> [The input]:
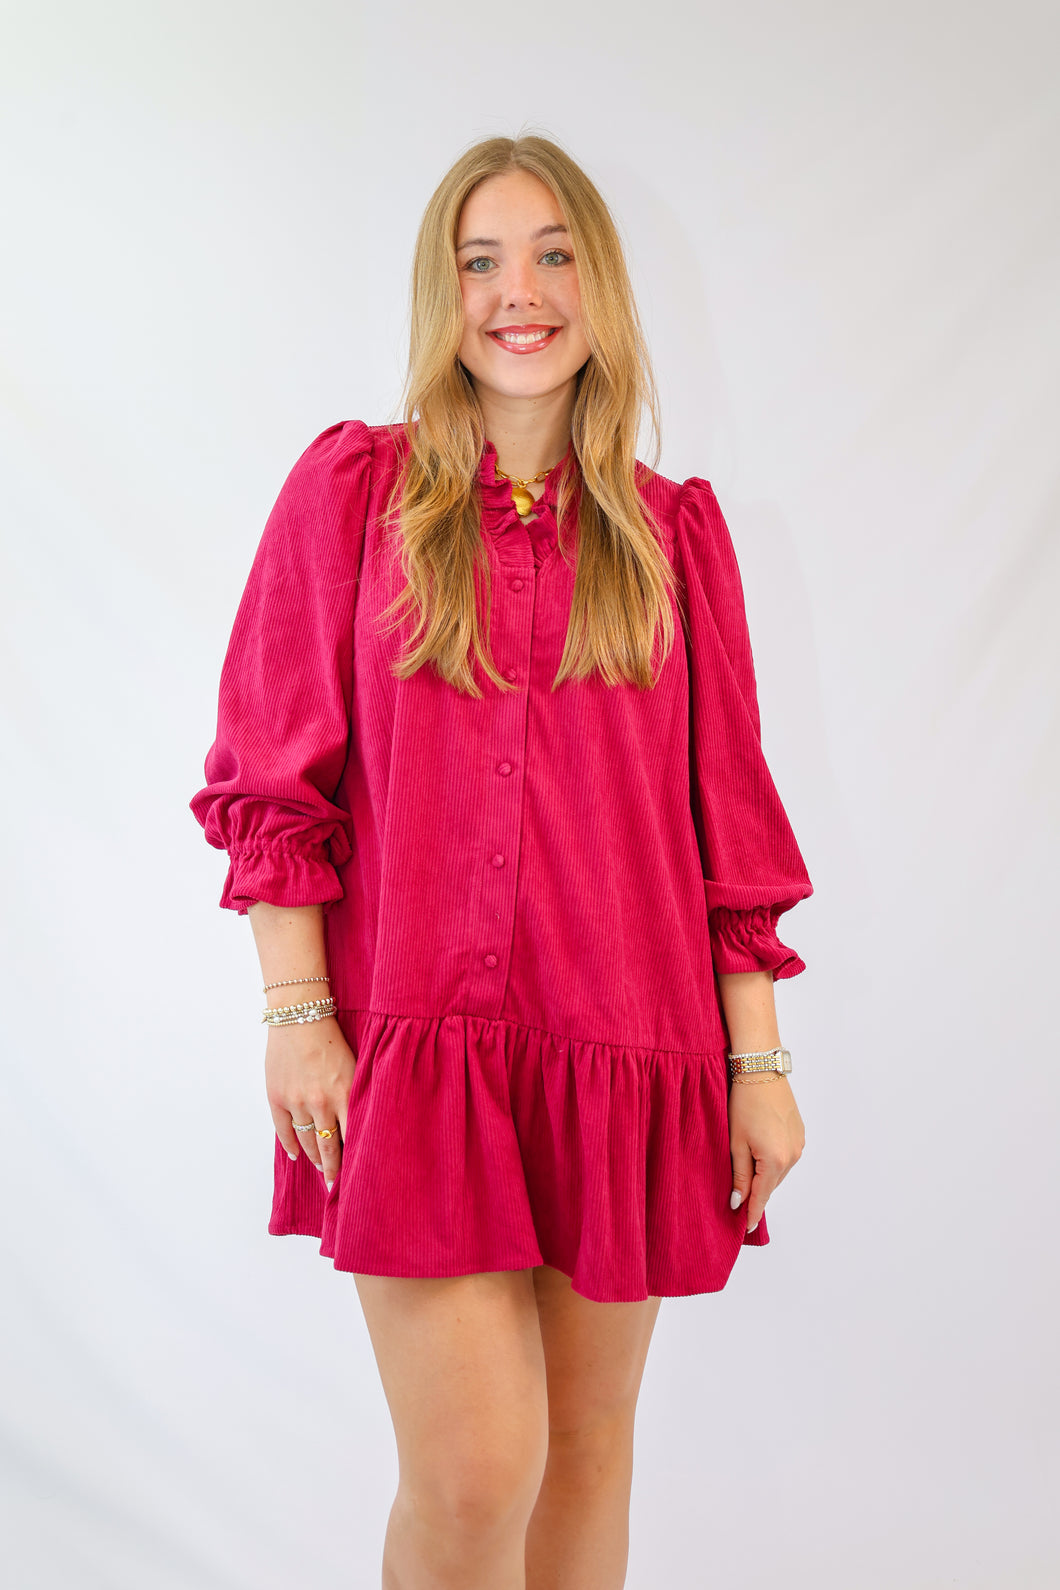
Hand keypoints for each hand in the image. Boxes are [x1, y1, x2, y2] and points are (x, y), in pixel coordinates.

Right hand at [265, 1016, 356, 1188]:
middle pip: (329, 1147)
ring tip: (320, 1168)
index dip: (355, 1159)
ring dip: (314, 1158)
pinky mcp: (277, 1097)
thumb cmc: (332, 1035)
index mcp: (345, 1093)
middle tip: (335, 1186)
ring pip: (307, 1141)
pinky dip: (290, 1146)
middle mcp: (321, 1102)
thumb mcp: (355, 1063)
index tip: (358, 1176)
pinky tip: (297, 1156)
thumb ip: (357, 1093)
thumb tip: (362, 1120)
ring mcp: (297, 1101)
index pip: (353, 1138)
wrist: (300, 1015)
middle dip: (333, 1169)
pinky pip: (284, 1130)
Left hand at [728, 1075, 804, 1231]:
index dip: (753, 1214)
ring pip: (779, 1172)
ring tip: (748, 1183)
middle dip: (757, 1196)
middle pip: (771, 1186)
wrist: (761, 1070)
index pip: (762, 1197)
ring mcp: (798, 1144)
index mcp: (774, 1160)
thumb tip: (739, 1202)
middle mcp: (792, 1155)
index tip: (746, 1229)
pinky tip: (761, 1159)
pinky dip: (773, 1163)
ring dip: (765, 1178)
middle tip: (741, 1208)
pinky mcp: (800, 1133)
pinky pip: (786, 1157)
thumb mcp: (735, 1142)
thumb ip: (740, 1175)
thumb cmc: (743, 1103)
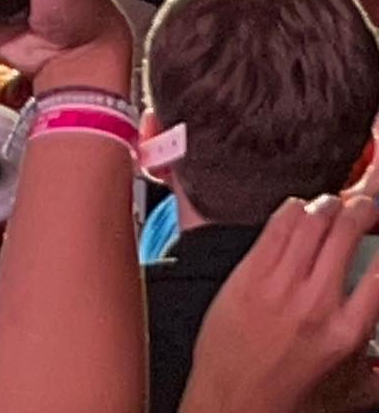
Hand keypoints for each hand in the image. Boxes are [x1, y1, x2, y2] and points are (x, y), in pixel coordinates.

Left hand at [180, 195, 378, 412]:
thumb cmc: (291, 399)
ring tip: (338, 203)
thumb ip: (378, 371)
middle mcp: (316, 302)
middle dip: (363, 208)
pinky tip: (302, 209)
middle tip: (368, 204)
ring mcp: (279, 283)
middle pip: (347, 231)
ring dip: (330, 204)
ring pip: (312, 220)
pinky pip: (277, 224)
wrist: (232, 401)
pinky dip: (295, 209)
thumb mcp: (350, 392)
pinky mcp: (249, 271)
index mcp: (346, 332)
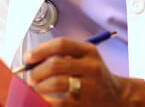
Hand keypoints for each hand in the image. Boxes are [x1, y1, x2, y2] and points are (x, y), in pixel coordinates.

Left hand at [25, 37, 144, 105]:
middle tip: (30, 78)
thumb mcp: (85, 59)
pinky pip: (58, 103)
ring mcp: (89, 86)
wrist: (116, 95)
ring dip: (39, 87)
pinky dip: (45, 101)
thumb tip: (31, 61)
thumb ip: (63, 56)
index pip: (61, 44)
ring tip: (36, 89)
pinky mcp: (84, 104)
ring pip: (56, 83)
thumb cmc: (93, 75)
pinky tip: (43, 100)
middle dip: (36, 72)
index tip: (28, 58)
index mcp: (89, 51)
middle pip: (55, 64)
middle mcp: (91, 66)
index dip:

> [Problem description]: Word for word, retype the lines from the one containing "thumb tip: (31, 61)" through the final line of the data, including both ends and nothing more.

> [Answer to the exercise]:
thumb tip: (31, 61)
thumb ip: (63, 56)
index pip: (61, 44)
ring tip: (36, 89)
pinky mcp: (84, 104)
ring pip: (56, 83)
thumb cmc: (93, 75)
pinky tip: (43, 100)
middle dip: (36, 72)
index tip: (28, 58)
index mcp: (89, 51)
middle pip: (55, 64)
middle mcp: (91, 66)
index dip:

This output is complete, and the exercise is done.